Why DISTINCT ON is sorting the rows? E.g. the query

SELECT DISTINCT ON (a) a
FROM (
  VALUES (2), (3), (1)
) x(a);

will have the result

1
2
3

while without DISTINCT ON

SELECT a
FROM (
  VALUES (2), (3), (1)
) x(a);

I'll get the correct order

2
3
1

How can I preserve the natural order of defined values? By "natural order" I mean "the order in which the values were defined". I understand that DBMS may change the order if I don't specify it explicitly with an ORDER BY, but I was not expecting that DISTINCT ON my interfere in this way.

Best Answer

Why DISTINCT ON is sorting the rows?

Distinct removes "duplicate" rows from the result set. That's a whole lot easier to do if the items being compared arrive neatly sorted into order.

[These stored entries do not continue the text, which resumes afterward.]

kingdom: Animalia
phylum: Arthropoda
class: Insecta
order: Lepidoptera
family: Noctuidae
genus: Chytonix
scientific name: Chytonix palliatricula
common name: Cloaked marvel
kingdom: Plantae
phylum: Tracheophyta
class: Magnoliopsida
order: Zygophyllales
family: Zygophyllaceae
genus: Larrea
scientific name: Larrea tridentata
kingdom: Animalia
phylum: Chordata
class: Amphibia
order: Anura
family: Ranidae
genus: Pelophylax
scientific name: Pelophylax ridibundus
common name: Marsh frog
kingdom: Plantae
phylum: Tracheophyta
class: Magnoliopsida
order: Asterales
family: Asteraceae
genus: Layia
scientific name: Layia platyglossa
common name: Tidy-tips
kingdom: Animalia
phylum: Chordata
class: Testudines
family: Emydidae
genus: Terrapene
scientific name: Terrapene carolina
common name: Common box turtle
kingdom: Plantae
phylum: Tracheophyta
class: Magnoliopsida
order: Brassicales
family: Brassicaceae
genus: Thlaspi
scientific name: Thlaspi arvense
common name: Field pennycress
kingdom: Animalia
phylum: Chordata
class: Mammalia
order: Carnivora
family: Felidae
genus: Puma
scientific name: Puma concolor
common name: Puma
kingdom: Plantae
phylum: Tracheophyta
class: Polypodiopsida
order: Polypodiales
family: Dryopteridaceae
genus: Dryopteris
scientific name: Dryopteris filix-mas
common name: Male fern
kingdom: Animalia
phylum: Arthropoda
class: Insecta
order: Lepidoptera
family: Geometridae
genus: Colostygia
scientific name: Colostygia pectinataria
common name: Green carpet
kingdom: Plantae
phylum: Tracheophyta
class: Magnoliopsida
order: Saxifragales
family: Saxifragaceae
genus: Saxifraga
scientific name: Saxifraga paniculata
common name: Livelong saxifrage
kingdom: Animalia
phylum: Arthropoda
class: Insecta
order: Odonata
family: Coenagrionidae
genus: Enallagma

Check the Explain Plan for this query - it will probably contain extra "Sort" and "Unique" steps. Guess what those are doing.

"select distinct" is always a Red Flag for me. It is almost always used poorly, a band-aid to get around a bigger problem and introduces problems of its own. Remember, the performance of ...

select distinct a, b, c 
. . . 

... is roughly comparable to that of ...

select a, b, c 
. . . 
group by a, b, c 
order by a, b, c 

Ask yourself why [you think] you need to use "distinct".